Where In the Universe Challenge #21

Here’s this week’s image for the “Where In The Universe” challenge. Take a look at the image above and guess where in our universe this image was taken. Extra points if you can name the spacecraft responsible for the image as well. No peeking below before you make your guess. Ready? You may begin….


This is an image of Earth’s Moon, taken by the Japanese Kaguya spacecraft, currently in orbit of the Moon. Interestingly, this image shows the Apollo 17 landing site at the Taurus-Littrow Valley, located on the southeastern rim of Mare Serenitatis. A flat valley is surrounded by mountains which were made of ejecta rocks from the when this “sea” was created by an asteroid impact. Since Kaguya is in a polar orbit of the moon, this image looks down from the south to the north. The spacecraft’s Terrain Camera was used to create this 3-D-like image.

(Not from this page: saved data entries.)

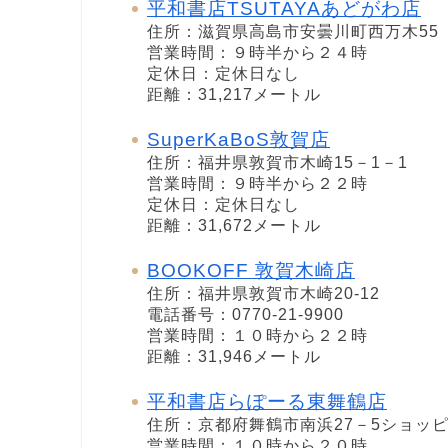
平和書店TSUTAYAあどがわ店
住所：滋賀県高島市安曇川町西万木55
営業時間：９時半から２４時
定休日：定休日なし
距離：31,217メートル
SuperKaBoS敦賀店
住所：福井県敦賀市木崎15－1－1
営業時間：９時半から２２時
定休日：定休日なし
距離：31,672メートル
BOOKOFF 敦賀木崎店
住所：福井県敦賀市木崎20-12
電話番号：0770-21-9900
営業時間：１０時から２２時
距離：31,946メートル
平和書店らぽーる東舞鶴店
住所：京都府舞鶴市南浜27－5ショッ
営業時間：１０時から２０時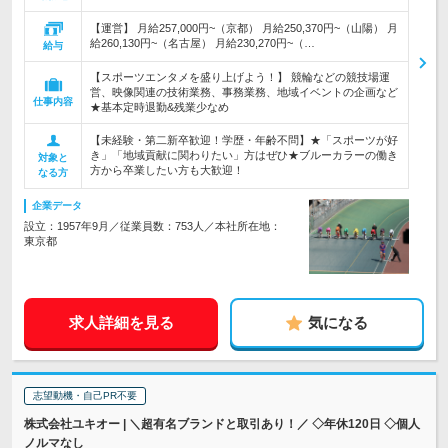
【運営】 月給257,000円~（京都） 月給250,370円~（山陽） 月
給260,130円~（名古屋） 月給230,270円~（…
給与
【スポーツエンタメを盛り上げよう！】 競輪などの競技場運
営、映像関連の技術業務、事務業務、地域イベントの企画など
仕事内容
★基本定時退勤&残業少なめ
【未経験・第二新卒歓迎！学歴・年齢不問】★「スポーツが好
き」「地域貢献に関わりたい」方はぜひ★ブルーカラーの働き
対象と
方から卒業したい方も大歓迎！
なる方
企業データ
設立：1957年9月／従業員数：753人／本社所在地：
東京都
求人詳細を見る
気になる
志望動機・自己PR不要
株式会社ユキオー | ＼超有名ブランドと取引あり！／ ◇年休120日 ◇個人
ノルマなし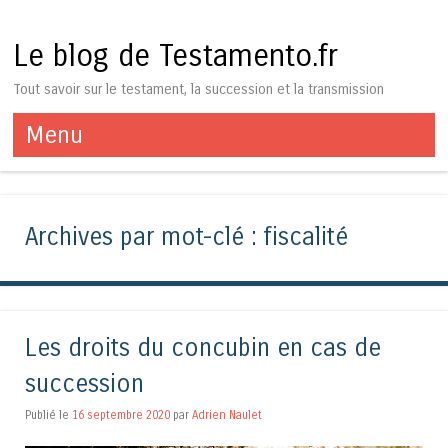
Le blog de Testamento.fr
Tout savoir sur le testament, la succession et la transmission
Menu
Aller au contenu
Archives par mot-clé :
fiscalité
Les droits du concubin en cas de
succession
Publié le
16 septembre 2020
par
Adrien Naulet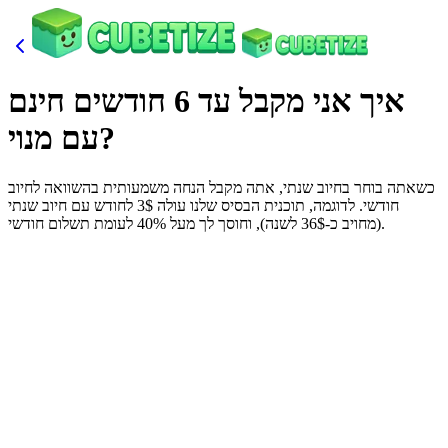
איך אני מקבל עד 6 חודשים חינם
עם מנוי?
כשאתה בוחר בחיוב שנתי, אתה מקבל הנחה משמעותית בהשוואה לחיוב
חודשי. לדוגמה, תוכנית הבסיס שלנו עולה 3$ לחודש עם חיוב שנתי
(מחויב כ-36$ לשנה), וחוסך לך מעל 40% לעומת תשלום חודשי.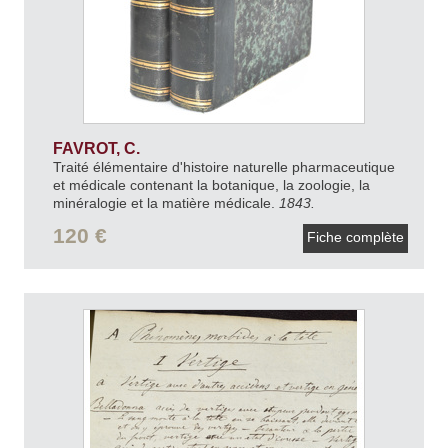
FAVROT, C.
Traité élémentaire d'histoire naturelle pharmaceutique
et médicale contenant la botanique, la zoologie, la
minéralogie et la matière médicale.
1843.
120 €
Fiche complète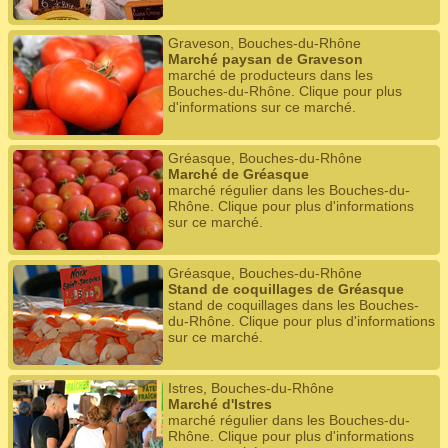
Graveson, Bouches-du-Rhône
Marché paysan de Graveson
marché de producteurs dans les
Bouches-du-Rhône. Clique pour plus
d'informations sur ce marché.
Gréasque, Bouches-du-Rhône
Marché de Gréasque
marché régulier dans les Bouches-du-
Rhône. Clique pour plus d'informations
sur ce marché.
Gréasque, Bouches-du-Rhône
Stand de coquillages de Gréasque
stand de coquillages dans les Bouches-
du-Rhône. Clique pour plus d'informations
sur ce marché.
Istres, Bouches-du-Rhône
Marché d'Istres
marché régulier dans les Bouches-du-
Rhône. Clique pour plus d'informations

See more images from Kaguya here. There’s quite a bit of information included with each image. The resolution isn’t high enough to see any features from the Apollo spacecraft, however the red circle in the Terrain Camera image below encircles the potential “halo” by Apollo 17 lunar module “Challenger” engine exhaust plume.

Possible Apollo 17 halo of exhaust.  Credit:  Kaguya
Possible Apollo 17 halo of exhaust. Credit: Kaguya

How did you do?

18 Replies to “Where In the Universe Challenge #21”

  1. I was about 50-50 between Moon/Kaguya and Mercury/Messenger. And guessed wrong. Oh well. Keep ’em coming!

  2. I guessed the Moon, but not the spacecraft.

    Well half marks isn’t bad

    (that’s my excuse & I’m sticking to it………………..)

  3. Hooray! I finally got one correct on both counts. I’ve just been looking at pictures of the moon with my daughter so this one was easy for me. Keep up the great work. We love this site.

  4. Drat! First guess was the Moon, but I foolishly switched it to Mercury from MESSENGER. That will teach me to ignore first impressions …

  5. The Moon and Kaguya was easy. Taurus-Littrow was harder, i.e. I didn’t even try to guess. I’d like to visit that location one day though…

    Cheers,
    /Adam

  6. Got the moon but duffed it on the craft – I guess I haven’t been paying too much attention to that mission. Looks like I need to start!

  7. I guessed the Moon and “that Japanese space probe”! I guess the judges will have to decide if I was close enough on the spacecraft (I doubt it). But at least I guessed the Moon. I’m getting better. I think my record has improved to 3 for 20 (something like that anyway!) 🙂

  8. Mars or Moon.

    Ok, lot’s of white patches…must be frost or something, that was mentioned here before. So Mars.

    MRO, maybe?

    Wrong on both counts.

  9. The Moon or Mercury. Settled on Mercury. RATS! Now 15 for 21. That’s 71% – a “D” on the college scale. Any chance for extra credit?

  10. Hello

    Nancy: This week ‘where in the universe’ challenge was allready answerd when I received the newsletter and opened the link! I’ll never win if that keeps happening!!

    Anyway, i thought it was phoebe…

  11. Pedro, the trick is: go to the front page, see the picture and read the first paragraph Nancy puts there, click on the comments link and answer, and then scroll up to read the rest.

  12. Darn – I’d have had it right, if the photo had been enlarged enough to display Appol 17’s grafiti message: “Eat at Joe’s” etched on a rock. (The NASA guys have to consider all sources of income, y’know.)
    What an ineresting concept, though: If you could leave a sign, a playing boombox, or a marker of some kind on a body in space, What, Where, and Why? (Let’s assume that there is no monetary inducement.)